_What is expected_.
Copy every line of calibration text in the material below word for word, including the lens and pose lines. Leave the pictures out of your answer.

_Data excerpt_.
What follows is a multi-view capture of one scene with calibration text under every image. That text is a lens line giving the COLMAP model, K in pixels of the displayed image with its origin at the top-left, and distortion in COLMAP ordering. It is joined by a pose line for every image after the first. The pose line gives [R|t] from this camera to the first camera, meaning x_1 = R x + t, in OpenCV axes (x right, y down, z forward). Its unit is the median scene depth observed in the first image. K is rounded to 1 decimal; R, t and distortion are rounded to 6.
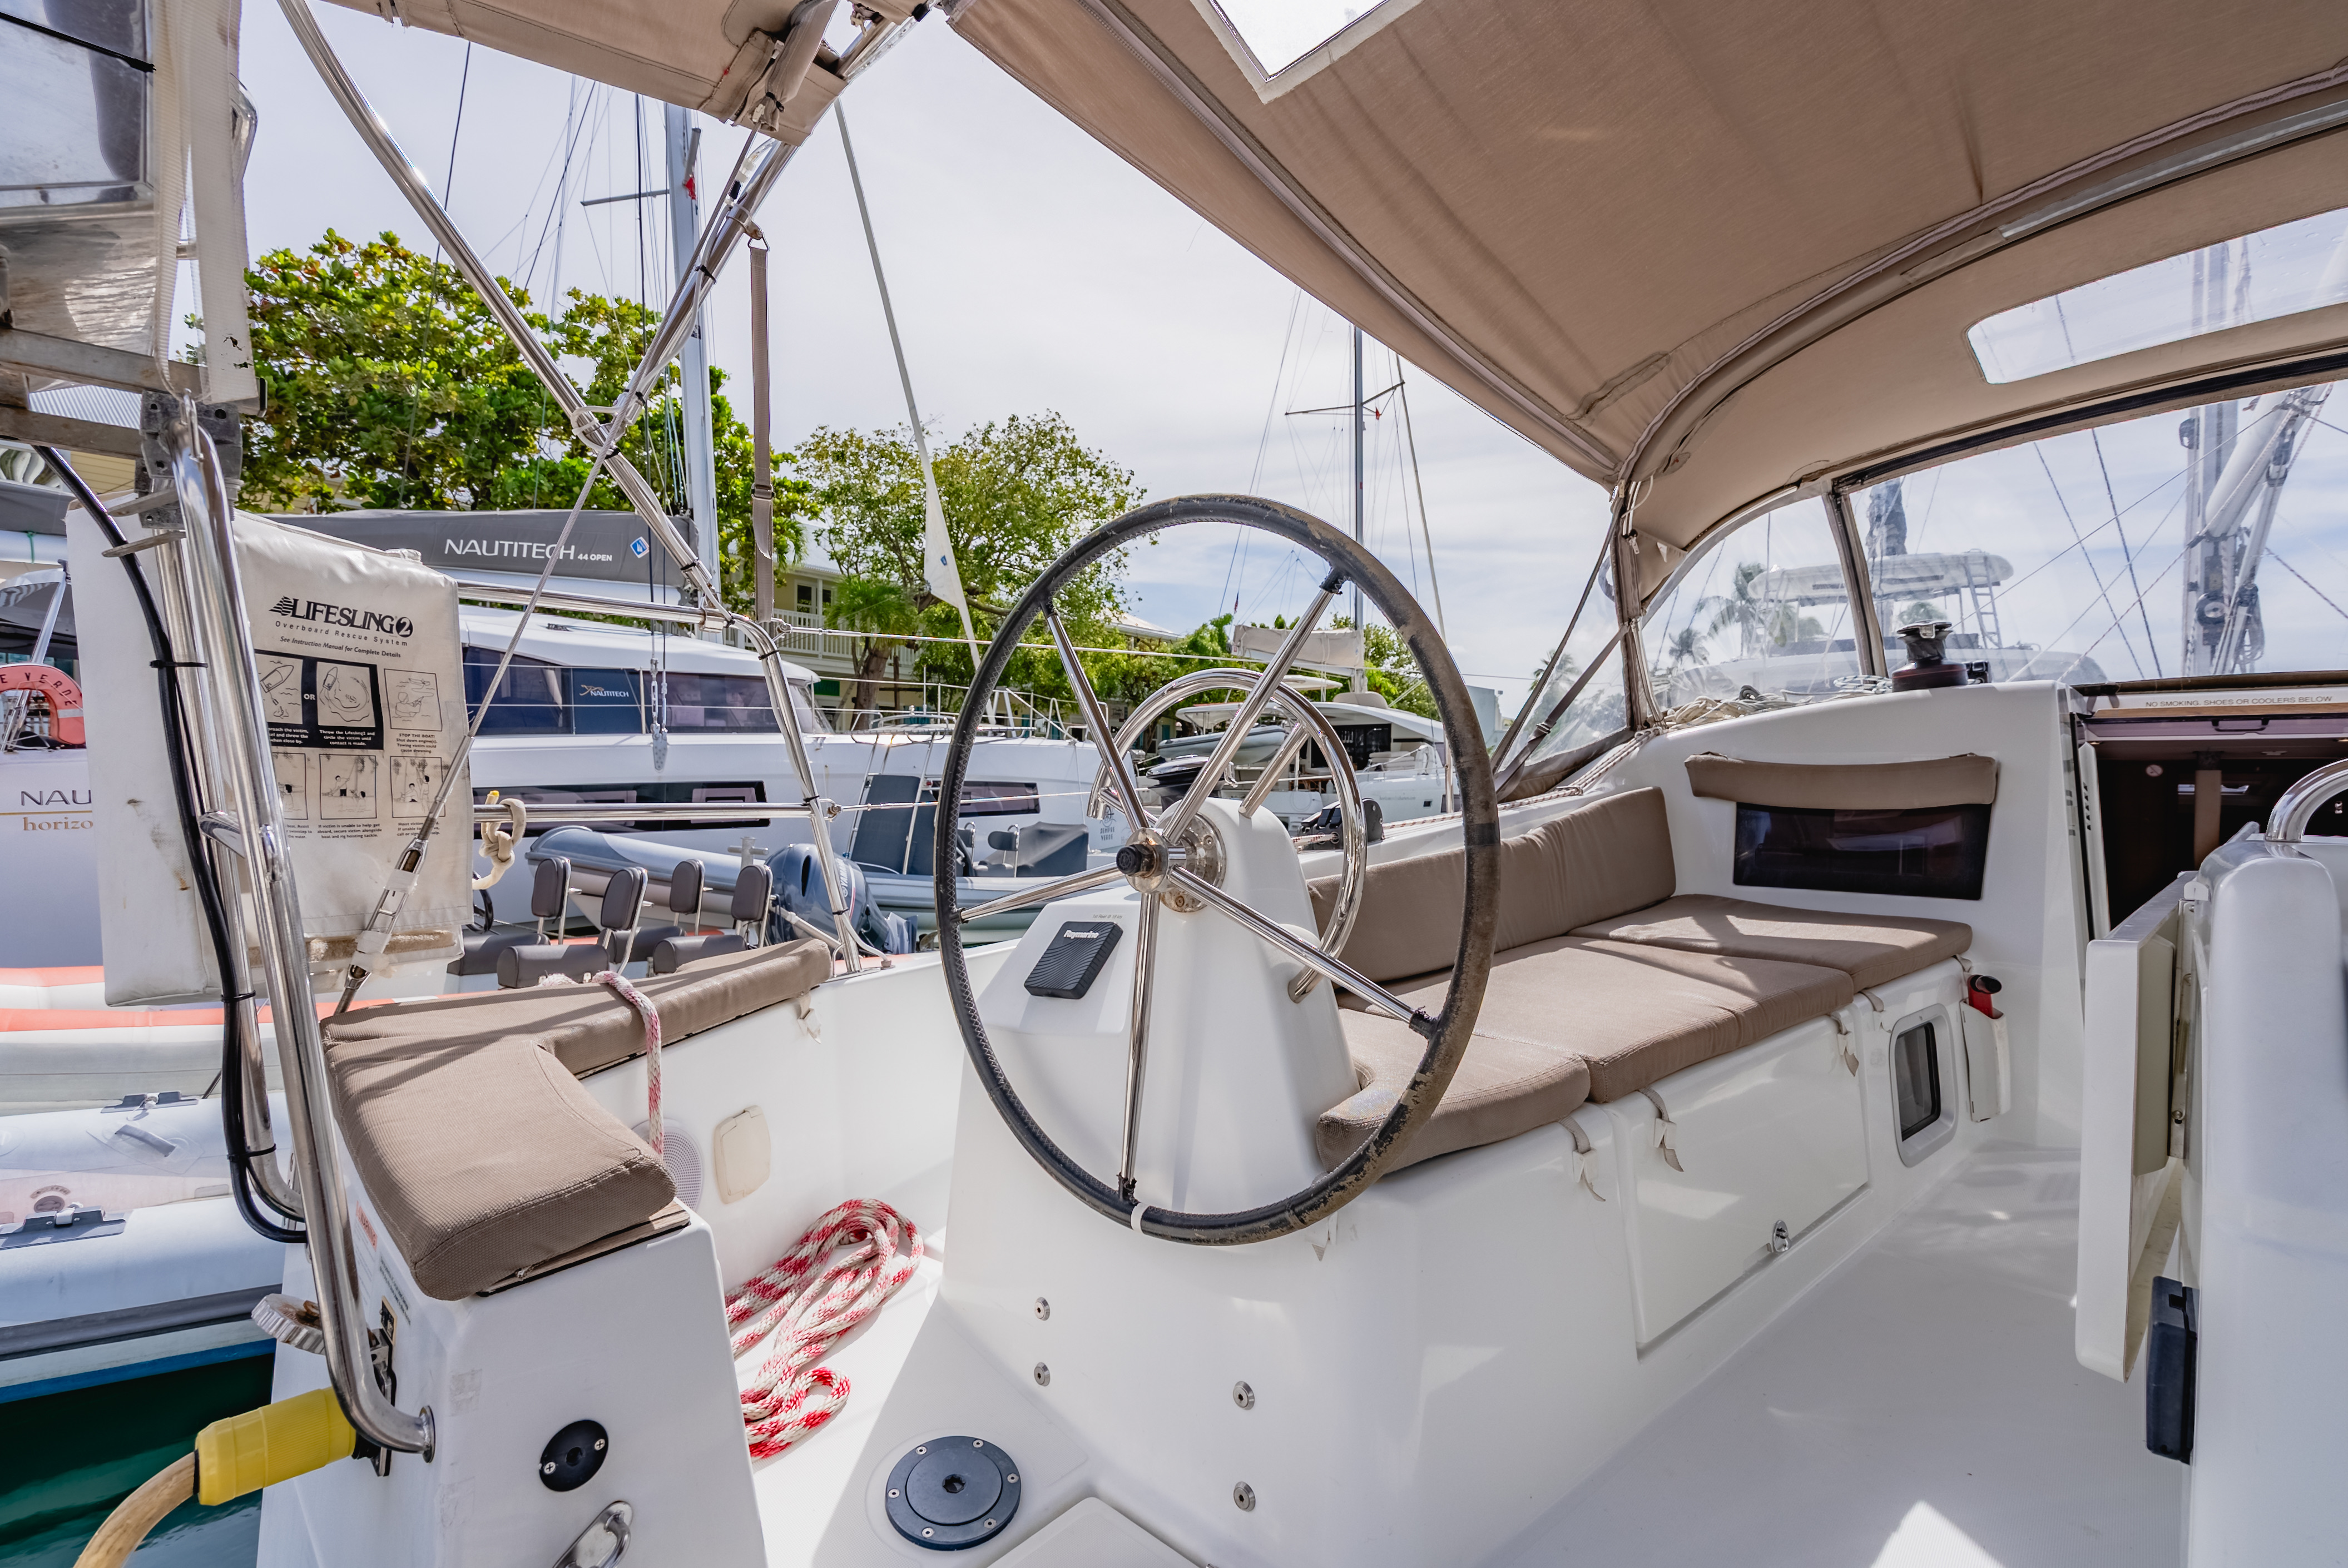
lens RADIAL K [[1026.9, 0, 1172.3], [0, 1026.9, 813.6], [0, 0, 1]] dist [-0.002144, -0.000649]
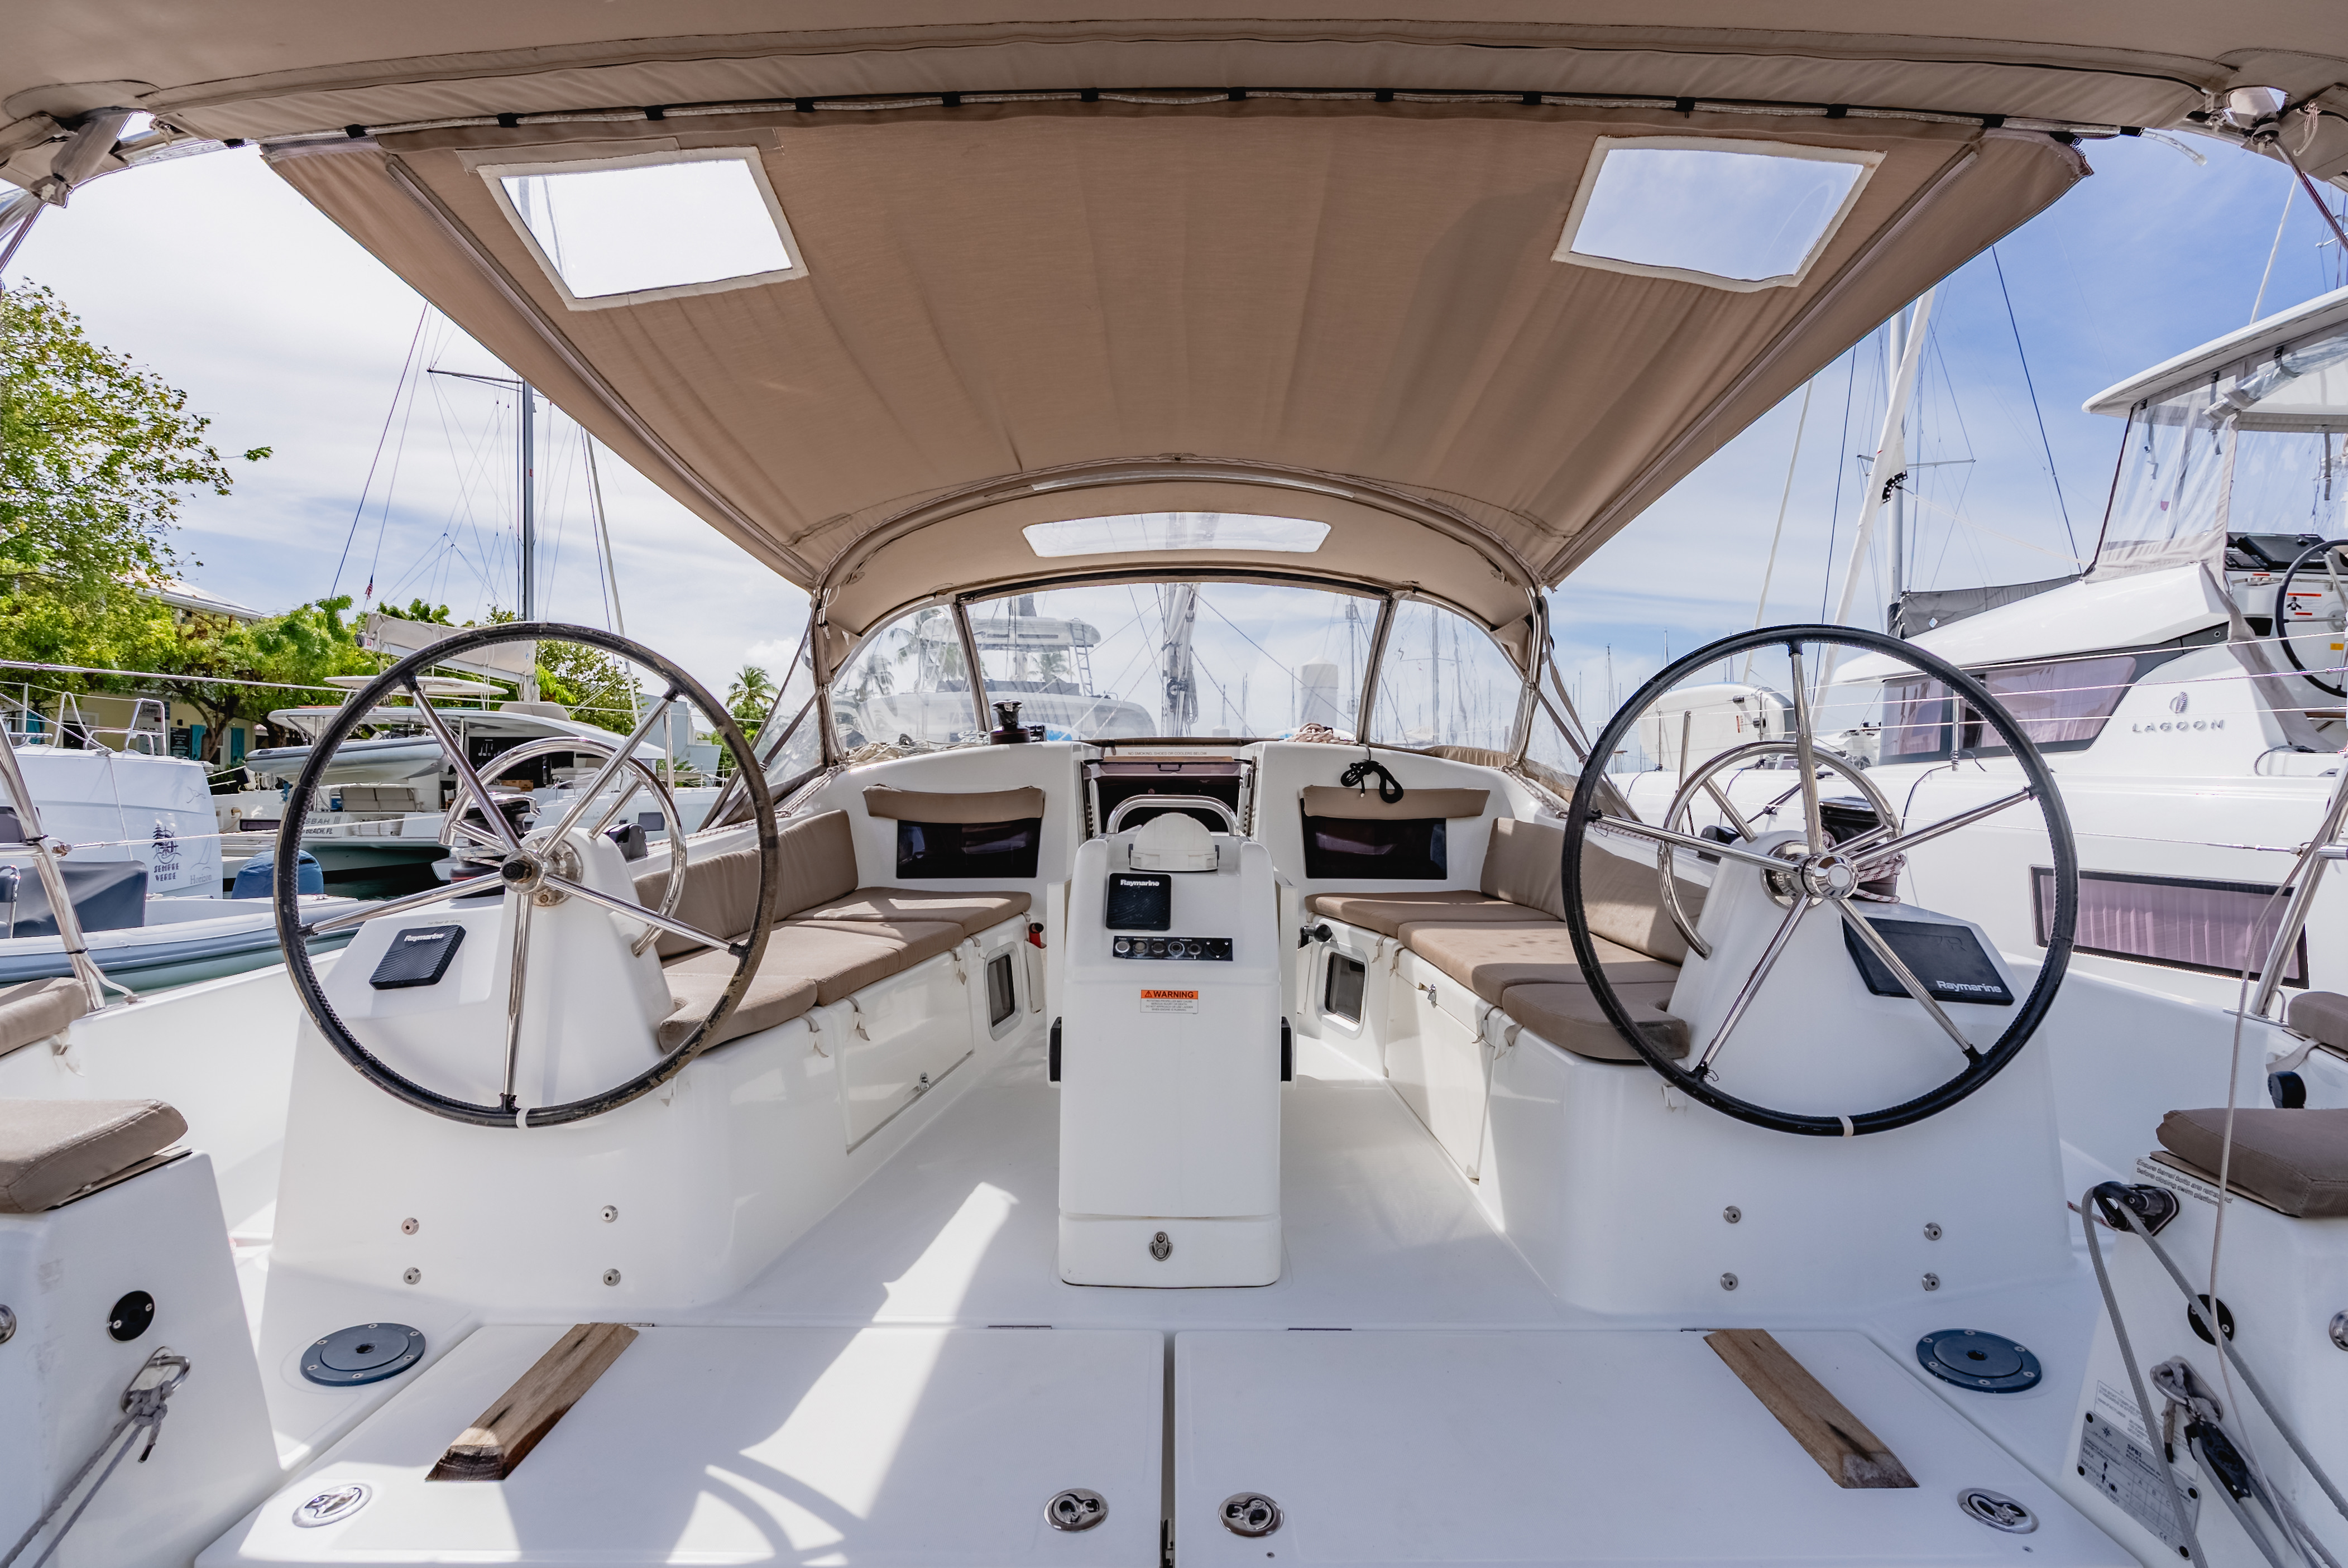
lens RADIAL K [[1059.5, 0, 1176.3], [0, 1059.5, 792.3], [0, 0, 1]] dist [-0.013187, 0.006417]
pose [[0.730041, -0.000696, 0.683403, -0.232927], [0.023218, 0.999447, -0.023784, -0.006054], [-0.683008, 0.033230, 0.729654, -0.454438]]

_Response to this exercise_.
What follows is a multi-view capture of one scene with calibration text under every image. That text is a lens line giving the COLMAP model, K in pixels of the displayed image with its origin at the top-left, and distortion in COLMAP ordering. It is joined by a pose line for every image after the first. The pose line gives [R|t] from this camera to the first camera, meaning x_1 = R x + t, in OpenCV axes (x right, y down, z forward). Its unit is the median scene depth observed in the first image. K is rounded to 1 decimal; R, t and distortion are rounded to 6.
lens RADIAL K [[1026.9, 0, 1172.3], [0, 1026.9, 813.6], [0, 0, 1]] dist [-0.002144, -0.000649]
lens RADIAL K [[1059.5, 0, 1176.3], [0, 1059.5, 792.3], [0, 0, 1]] dist [-0.013187, 0.006417]
pose [[0.730041, -0.000696, 0.683403, -0.232927], [0.023218, 0.999447, -0.023784, -0.006054], [-0.683008, 0.033230, 0.729654, -0.454438]]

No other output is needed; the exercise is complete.